Angola ’86 diary (Day 1: Bookish Beginnings)

I think I learned almost as much from Angola ’86’s fact-stuffed loading screen (see above) as I did from the game’s bare-bones tutorial. Brief, text-reliant, and awfully short on ‘learn-by-doing’ interactivity, the latter isn’t brilliant, but, backed by a good embedded manual, it did ensure my first few hours with this South African curio were largely confusion free.

While, initially, features like the sectored map and complex Order of Battle did leave me somewhat disorientated, core activities were sufficiently familiar, and available documentation thorough enough, to prevent paralysing bewilderment.

Within a couple of hours of launching Early Access Angola ’86 for the very first time I’d recruited and deployed my first infantry, transport, engineering, and ambulance units.
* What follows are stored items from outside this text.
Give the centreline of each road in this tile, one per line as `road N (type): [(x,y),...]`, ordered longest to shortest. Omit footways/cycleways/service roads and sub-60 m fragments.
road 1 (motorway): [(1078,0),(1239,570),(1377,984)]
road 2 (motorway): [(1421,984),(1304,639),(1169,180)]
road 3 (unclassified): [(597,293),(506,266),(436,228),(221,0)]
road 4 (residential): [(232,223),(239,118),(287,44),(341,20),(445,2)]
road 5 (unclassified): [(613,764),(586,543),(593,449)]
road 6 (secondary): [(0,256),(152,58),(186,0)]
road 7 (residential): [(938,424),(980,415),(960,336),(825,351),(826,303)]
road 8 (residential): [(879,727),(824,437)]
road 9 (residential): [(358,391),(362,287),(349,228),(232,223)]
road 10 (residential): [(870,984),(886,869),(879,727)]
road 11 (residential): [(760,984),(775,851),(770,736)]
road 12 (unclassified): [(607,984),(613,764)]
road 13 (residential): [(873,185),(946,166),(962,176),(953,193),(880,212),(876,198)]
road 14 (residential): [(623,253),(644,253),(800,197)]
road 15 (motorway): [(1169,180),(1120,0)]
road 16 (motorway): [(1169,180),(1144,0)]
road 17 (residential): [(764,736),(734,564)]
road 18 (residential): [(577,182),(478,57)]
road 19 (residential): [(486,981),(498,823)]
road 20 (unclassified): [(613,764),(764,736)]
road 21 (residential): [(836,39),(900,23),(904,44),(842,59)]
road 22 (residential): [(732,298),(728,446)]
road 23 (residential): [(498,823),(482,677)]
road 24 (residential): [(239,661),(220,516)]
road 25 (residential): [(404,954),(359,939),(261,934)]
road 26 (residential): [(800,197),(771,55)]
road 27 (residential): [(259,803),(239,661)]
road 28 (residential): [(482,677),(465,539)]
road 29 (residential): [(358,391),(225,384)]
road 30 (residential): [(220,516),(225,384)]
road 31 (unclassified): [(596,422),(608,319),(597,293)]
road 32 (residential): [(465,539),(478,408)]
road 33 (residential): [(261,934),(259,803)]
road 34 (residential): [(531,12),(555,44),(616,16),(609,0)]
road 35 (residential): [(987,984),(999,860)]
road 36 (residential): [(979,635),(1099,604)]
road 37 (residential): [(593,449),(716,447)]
My troops had visited a village for the first time, constructed their first road, clinic, and waterworks, and triggered their first enemy mine. Most exciting of all, they’d stumbled upon a trail of insurgent footprints, and located and eliminated the Kalashnikov clutchers that had made it.

Although I’m not yet familiar with the game’s victory mechanisms to judge the efficacy of my immature/instinctive tactics, I suspect SWAPO has the upper hand right now, and my first defeat isn’t all that far away.
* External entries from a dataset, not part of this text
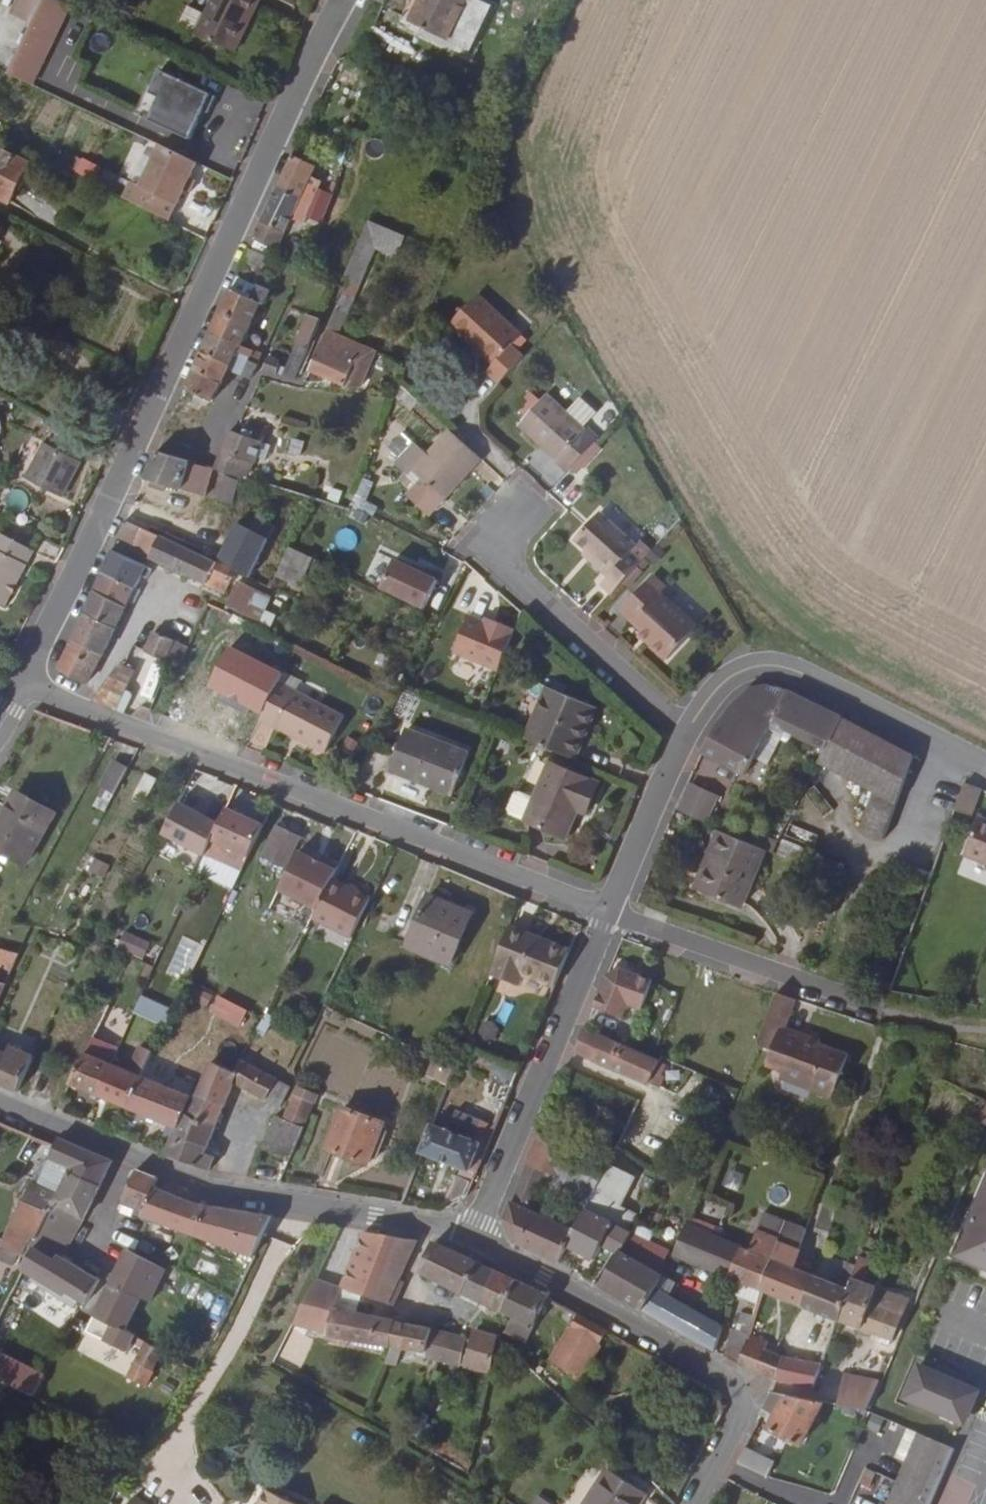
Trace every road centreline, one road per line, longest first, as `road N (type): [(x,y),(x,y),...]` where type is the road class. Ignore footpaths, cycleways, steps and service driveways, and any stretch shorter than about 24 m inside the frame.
road 1 (residential): [(348,0),(24,681)]
road 2 (residential): [(610,910),(24,681)]
road 3 (residential): [(0,1102),(208,1186),(472,1236)]
road 4 (residential): [(472,1236),(747,1389),(695,1503)]
road 5 (residential): [(472,1236),(610,910)]
road 6 (residential): [(687,731),(715,691),(741,673),(779,663),(985,761)]
road 7 (residential): [(687,731),(492,556),(523,516)]
road 8 (residential): [(886,1005),(610,910)]
road 9 (residential): [(610,910),(687,731)]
And I think I’ve already seen enough to tentatively call Angola ’86 ESS’s most interesting COIN wargame yet, and to make a few constructive suggestions…

  • The lack of hills and rivers on the large Angola map give it an unhelpful amorphous quality. If I had the ability to display village name labels on the map, I definitely would.
  • Not being able to leap to places of interest by clicking on event texts in the end-of-turn SITREP feels a tad strange.
  • Expecting new players to orchestrate COIN activities in all three map zones simultaneously, could be considered unreasonable. A shrunken single-zone tutorial map or an option to delegate zones to AI assistants would have been useful features.

(Tune in tomorrow for more Angola ’86 reflections.)


  1. Looking forward to learning more about this! I thought the Vietnam one was great, but Afghanistan put me off with a rather tedious first campaign mission – I should probably just have done a sandbox and ignored the campaign tbh.

    • Angola is essentially a one-mission, one-difficulty level game at present. Randomly generated maps and unpredictable enemies mean repetitiveness shouldn’t be a problem, but it would be nice if Johan gave players some control over map size and difficulty.